<<<<

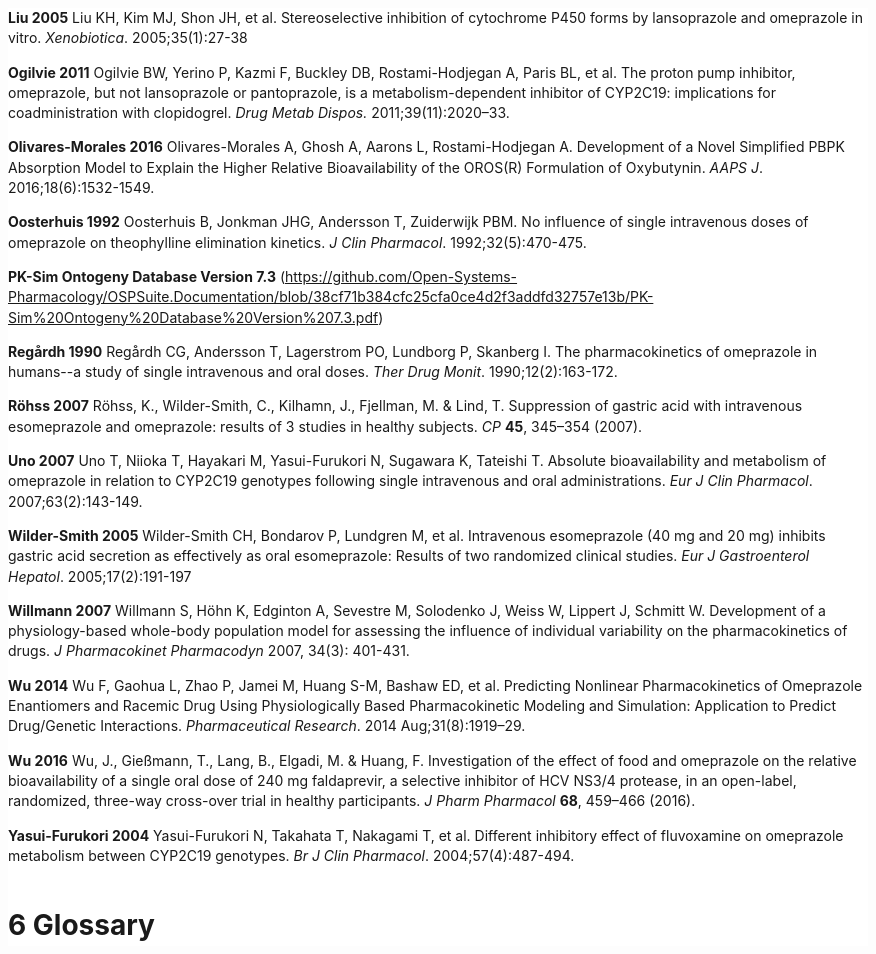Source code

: **Liu 2005** Liu KH, Kim MJ, Shon JH, et al. Stereoselective inhibition of cytochrome P450 forms by lansoprazole and omeprazole in vitro. *Xenobiotica*. 2005;35(1):27-38

**Ogilvie 2011** Ogilvie BW, Yerino P, Kazmi F, Buckley DB, Rostami-Hodjegan A, Paris BL, et al. The proton pump inhibitor, omeprazole, but not lansoprazole or pantoprazole, is a metabolism-dependent inhibitor of CYP2C19: implications for coadministration with clopidogrel. *Drug Metab Dispos.* 2011;39(11):2020–33.

**Olivares-Morales 2016**  Olivares-Morales A, Ghosh A, Aarons L, Rostami-Hodjegan A. Development of a Novel Simplified PBPK Absorption Model to Explain the Higher Relative Bioavailability of the OROS(R) Formulation of Oxybutynin. *AAPS J*. 2016;18(6):1532-1549. 

**Oosterhuis 1992** Oosterhuis B, Jonkman JHG, Andersson T, Zuiderwijk PBM. No influence of single intravenous doses of omeprazole on theophylline elimination kinetics. *J Clin Pharmacol*. 1992;32(5):470-475.

**PK-Sim Ontogeny Database Version 7.3** (https://github.com/Open-Systems-Pharmacology/OSPSuite.Documentation/blob/38cf71b384cfc25cfa0ce4d2f3addfd32757e13b/PK-Sim%20Ontogeny%20Database%20Version%207.3.pdf)

**Regårdh 1990** Regårdh CG, Andersson T, Lagerstrom PO, Lundborg P, Skanberg I. The pharmacokinetics of omeprazole in humans--a study of single intravenous and oral doses. *Ther Drug Monit*. 1990;12(2):163-172.

**Röhss 2007** Röhss, K., Wilder-Smith, C., Kilhamn, J., Fjellman, M. & Lind, T. Suppression of gastric acid with intravenous esomeprazole and omeprazole: results of 3 studies in healthy subjects. *CP* **45**, 345–354 (2007).

**Uno 2007** Uno T, Niioka T, Hayakari M, Yasui-Furukori N, Sugawara K, Tateishi T. Absolute bioavailability and metabolism of omeprazole in relation to CYP2C19 genotypes following single intravenous and oral administrations. *Eur J Clin Pharmacol*. 2007;63(2):143-149.

**Wilder-Smith 2005** Wilder-Smith CH, Bondarov P, Lundgren M, et al. Intravenous esomeprazole (40 mg and 20 mg) inhibits gastric acid secretion as effectively as oral esomeprazole: Results of two randomized clinical studies. *Eur J Gastroenterol Hepatol*. 2005;17(2):191-197

**Willmann 2007** Willmann S, Höhn K, Edginton A, Sevestre M, Solodenko J, Weiss W, Lippert J, Schmitt W. Development of a physiology-based whole-body population model for assessing the influence of individual variability on the pharmacokinetics of drugs. *J Pharmacokinet Pharmacodyn* 2007, 34(3): 401-431.

**Wu 2014** Wu F, Gaohua L, Zhao P, Jamei M, Huang S-M, Bashaw ED, et al. Predicting Nonlinear Pharmacokinetics of Omeprazole Enantiomers and Racemic Drug Using Physiologically Based Pharmacokinetic Modeling and Simulation: Application to Predict Drug/Genetic Interactions. *Pharmaceutical Research*. 2014 Aug;31(8):1919–29.

**Wu 2016** Wu, J., Gießmann, T., Lang, B., Elgadi, M. & Huang, F. Investigation of the effect of food and omeprazole on the relative bioavailability of a single oral dose of 240 mg faldaprevir, a selective inhibitor of HCV NS3/4 protease, in an open-label, randomized, three-way cross-over trial in healthy participants. *J Pharm Pharmacol* **68**, 459–466 (2016).

**Yasui-Furukori 2004** Yasui-Furukori N, Takahata T, Nakagami T, et al. Different inhibitory effect of fluvoxamine on omeprazole metabolism between CYP2C19 genotypes. *Br J Clin Pharmacol*. 2004;57(4):487-494.

# 6 Glossary<a id="glossary"></a>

>>>>

_YOUR TASK_
Everything in the records except the pictures should be printed again exactly.

_SOLUTION TO THIS TASK_
Source code

: **Liu 2005** Liu KH, Kim MJ, Shon JH, et al. Stereoselective inhibition of cytochrome P450 forms by lansoprazole and omeprazole in vitro. *Xenobiotica*. 2005;35(1):27-38

**Ogilvie 2011** Ogilvie BW, Yerino P, Kazmi F, Buckley DB, Rostami-Hodjegan A, Paris BL, et al. The proton pump inhibitor, omeprazole, but not lansoprazole or pantoprazole, is a metabolism-dependent inhibitor of CYP2C19: implications for coadministration with clopidogrel. *Drug Metab Dispos.* 2011;39(11):2020–33.

**Olivares-Morales 2016**  Olivares-Morales A, Ghosh A, Aarons L, Rostami-Hodjegan A. Development of a Novel Simplified PBPK Absorption Model to Explain the Higher Relative Bioavailability of the OROS(R) Formulation of Oxybutynin. *AAPS J*. 2016;18(6):1532-1549. 

**Oosterhuis 1992** Oosterhuis B, Jonkman JHG, Andersson T, Zuiderwijk PBM. No influence of single intravenous doses of omeprazole on theophylline elimination kinetics. *J Clin Pharmacol*. 1992;32(5):470-475.

**PK-Sim Ontogeny Database Version 7.3** (https://github.com/Open-Systems-Pharmacology/OSPSuite.Documentation/blob/38cf71b384cfc25cfa0ce4d2f3addfd32757e13b/PK-Sim%20Ontogeny%20Database%20Version%207.3.pdf)

**Regårdh 1990** Regårdh CG, Andersson T, Lagerstrom PO, Lundborg P, Skanberg I. The pharmacokinetics of omeprazole in humans--a study of single intravenous and oral doses. *Ther Drug Monit*. 1990;12(2):163-172.

**Röhss 2007** Röhss, K., Wilder-Smith, C., Kilhamn, J., Fjellman, M. & Lind, T. Suppression of gastric acid with intravenous esomeprazole and omeprazole: results of 3 studies in healthy subjects. *CP* **45**, 345–354 (2007).

**Uno 2007** Uno T, Niioka T, Hayakari M, Yasui-Furukori N, Sugawara K, Tateishi T. Absolute bioavailability and metabolism of omeprazole in relation to CYP2C19 genotypes following single intravenous and oral administrations. *Eur J Clin Pharmacol*. 2007;63(2):143-149.

**Wilder-Smith 2005** Wilder-Smith CH, Bondarov P, Lundgren M, et al. Intravenous esomeprazole (40 mg and 20 mg) inhibits gastric acid secretion as effectively as oral esomeprazole: Results of two randomized clinical studies. *Eur J Gastroenterol Hepatol*. 2005;17(2):191-197

**Willmann 2007** Willmann S, Höhn K, Edginton A, Sevestre M, Solodenko J, Weiss W, Lippert J, Schmitt W. Development of a physiology-based whole-body population model for assessing the influence of individual variability on the pharmacokinetics of drugs. *J Pharmacokinet Pharmacodyn* 2007, 34(3): 401-431.

**Wu 2014** Wu F, Gaohua L, Zhao P, Jamei M, Huang S-M, Bashaw ED, et al. Predicting Nonlinear Pharmacokinetics of Omeprazole Enantiomers and Racemic Drug Using Physiologically Based Pharmacokinetic Modeling and Simulation: Application to Predict Drug/Genetic Interactions. *Pharmaceutical Research*. 2014 Aug;31(8):1919–29.

**Wu 2016** Wu, J., Gießmann, T., Lang, B., Elgadi, M. & Huang, F. Investigation of the effect of food and omeprazole on the relative bioavailability of a single oral dose of 240 mg faldaprevir, a selective inhibitor of HCV NS3/4 protease, in an open-label, randomized, three-way cross-over trial in healthy participants. *J Pharm Pharmacol* **68**, 459–466 (2016).

**Yasui-Furukori 2004** Yasui-Furukori N, Takahata T, Nakagami T, et al. Different inhibitory effect of fluvoxamine on omeprazole metabolism between CYP2C19 genotypes. *Br J Clin Pharmacol*. 2004;57(4):487-494.

# 6 Glossary<a id="glossary"></a>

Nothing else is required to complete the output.